● Short problem:
Answer from the text on round cuts of beef.
(a) Which parts of the steer make up the round primal?
(b) Why is ground round better suited to stew and chili than to hamburgers?
(c) What other name does the top round roast go by?

-------- Text segment --------

Top Round vs Bottom Round vs Eye Round: How They Compare

Once you’ve mastered the art of grilling steaks, you might want to graduate to something more complex. You can prepare roasts on the grill too, but the technique requires a bit of finesse. Before you get started, you’ll need to decide which cut to buy. Let’s pit top round vs bottom round vs eye round to see which one might best suit your needs.

Top Round vs Bottom Round vs Eye Round

All of these cuts are taken from the rump and hind leg of the steer, otherwise known as the round primal. The top and bottom rounds contain more marbling than eye of the round, but all are fairly lean cuts that can be tough if they’re overcooked.

The Round Primal

This portion of the steer is located in the rear, consisting of the rump and hind legs. Because the area gets plenty of exercise, the meat doesn’t contain a lot of fat, but it can be tough if it’s not cooked right.

In addition to roasts, the meat from the round can be used for steaks and ground beef. If you intend to grill a steak from the round, it’s a good idea to marinate it beforehand. Ground round is better for stew and chili than for hamburgers, thanks to the low fat content.

About Top Round

The top round roast is also called the inside round, owing to the fact that it comes from the inside of the back leg on the steer. Like top sirloin, it’s a lean cut that still manages to maintain plenty of flavor, thanks to a decent amount of marbling.

When you buy sliced roast beef from the deli, chances are it came from a top round roast. Top round also makes great beef jerky.

-------- Dataset rows --------

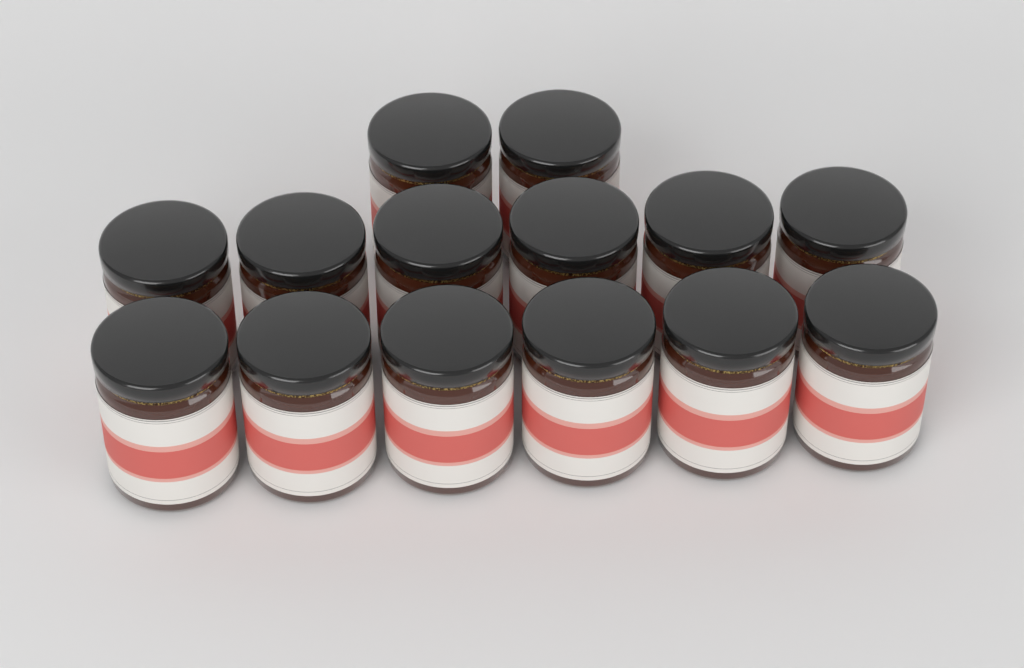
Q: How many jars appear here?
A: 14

--------
-------- Dataset rows --------

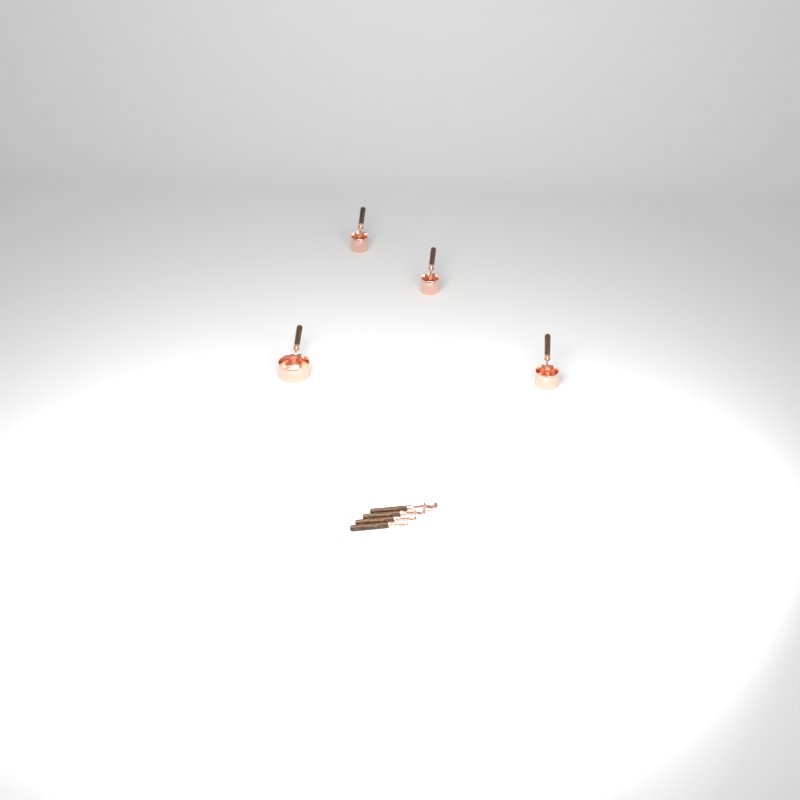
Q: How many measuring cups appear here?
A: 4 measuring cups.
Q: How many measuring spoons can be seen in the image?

--------
-------- Dataset rows --------

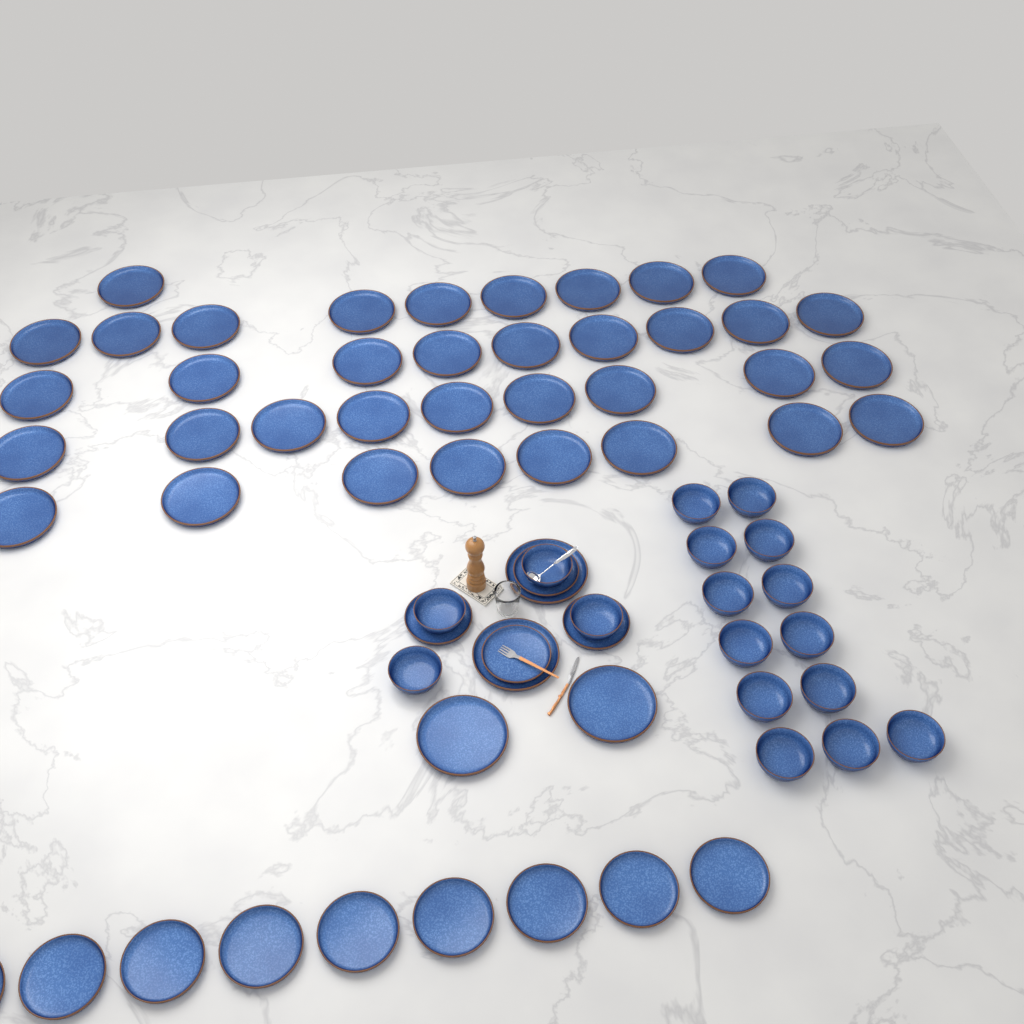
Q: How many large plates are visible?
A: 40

--------

● Expected answer:
(a) The rump and the hind legs.
(b) Because of its low fat content.
(c) The inside round.